Colleges and Universities Continued to be the Target of Data Breaches in 2016
Significant data breaches in 2016 at the University of Central Florida (63,000 records), University of California, Berkeley (80,000 records), and Michigan State University (400,000 records), which involved social security number and other personal information, illustrate how colleges and universities continue to be a target of data breaches. The Berkeley and Michigan State breaches resulted from vulnerabilities in IT systems or software, and all three breaches involved significant amounts of alumni data, including social security numbers. Not only do these data breaches highlight the importance of constantly monitoring systems for threats or indications of compromise, but two class action lawsuits brought by alumni from the University of Central Florida raise the issue of how much data should be retained and for how long, as critics have questioned the necessity of maintaining sensitive data of former students.

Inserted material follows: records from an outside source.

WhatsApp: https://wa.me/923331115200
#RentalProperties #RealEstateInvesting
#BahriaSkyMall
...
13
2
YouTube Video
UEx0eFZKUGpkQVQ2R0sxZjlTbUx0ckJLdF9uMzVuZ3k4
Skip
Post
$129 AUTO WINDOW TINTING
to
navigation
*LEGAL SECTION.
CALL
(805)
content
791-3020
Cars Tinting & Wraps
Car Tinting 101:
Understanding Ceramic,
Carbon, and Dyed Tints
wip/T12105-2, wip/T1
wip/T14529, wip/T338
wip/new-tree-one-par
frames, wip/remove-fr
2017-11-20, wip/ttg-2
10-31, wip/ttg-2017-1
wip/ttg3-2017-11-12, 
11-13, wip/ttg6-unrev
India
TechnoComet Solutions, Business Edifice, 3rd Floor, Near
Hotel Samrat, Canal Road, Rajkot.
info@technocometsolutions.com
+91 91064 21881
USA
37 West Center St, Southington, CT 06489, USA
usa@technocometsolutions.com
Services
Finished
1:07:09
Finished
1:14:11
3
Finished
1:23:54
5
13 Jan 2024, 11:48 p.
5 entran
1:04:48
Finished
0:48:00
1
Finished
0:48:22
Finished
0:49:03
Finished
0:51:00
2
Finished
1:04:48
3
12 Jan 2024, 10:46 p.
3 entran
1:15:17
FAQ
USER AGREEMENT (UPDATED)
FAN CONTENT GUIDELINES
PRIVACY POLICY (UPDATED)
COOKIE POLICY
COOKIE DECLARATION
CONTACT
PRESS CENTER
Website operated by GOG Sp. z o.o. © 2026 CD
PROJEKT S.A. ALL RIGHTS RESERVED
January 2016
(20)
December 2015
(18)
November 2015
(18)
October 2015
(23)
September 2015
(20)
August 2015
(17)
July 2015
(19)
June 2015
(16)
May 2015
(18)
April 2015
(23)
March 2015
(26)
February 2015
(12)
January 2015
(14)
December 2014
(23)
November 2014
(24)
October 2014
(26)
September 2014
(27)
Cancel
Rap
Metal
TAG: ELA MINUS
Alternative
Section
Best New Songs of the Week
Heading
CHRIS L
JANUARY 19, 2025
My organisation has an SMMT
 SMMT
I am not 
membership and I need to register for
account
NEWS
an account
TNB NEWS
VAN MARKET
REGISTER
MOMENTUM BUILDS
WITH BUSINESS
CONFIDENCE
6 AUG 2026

Department of Education to Audit Colleges and Universities for Compliance with Safeguards Rule
As announced last July, colleges and universities should start expecting audits of their cybersecurity practices by the Federal Student Aid (FSA) office of the U.S. Department of Education to determine compliance with their security obligations under Gramm-Leach-Bliley’s Safeguards rules and the institution’s FSA Program Participation Agreement. Generally, all institutions making federal financial aid available to its students will need to comply and demonstrate compliance. FSA warned that “[t]he Department will require the examination of evidence of GLBA compliance as part of institutions’ annual student aid compliance audit.” In demonstrating that they ensure confidentiality and security of student financial aid records and information, among other things, colleges and universities must have a written information security program, a designated employee responsible for coordinating the information security program, an identification and assessment of risks to student data, and an information safeguards program. FSA also strongly encourages educational institutions to model their cybersecurity programs to comply with the National Institute of Standards and Technology (NIST) standards for Controlled Unclassified Information.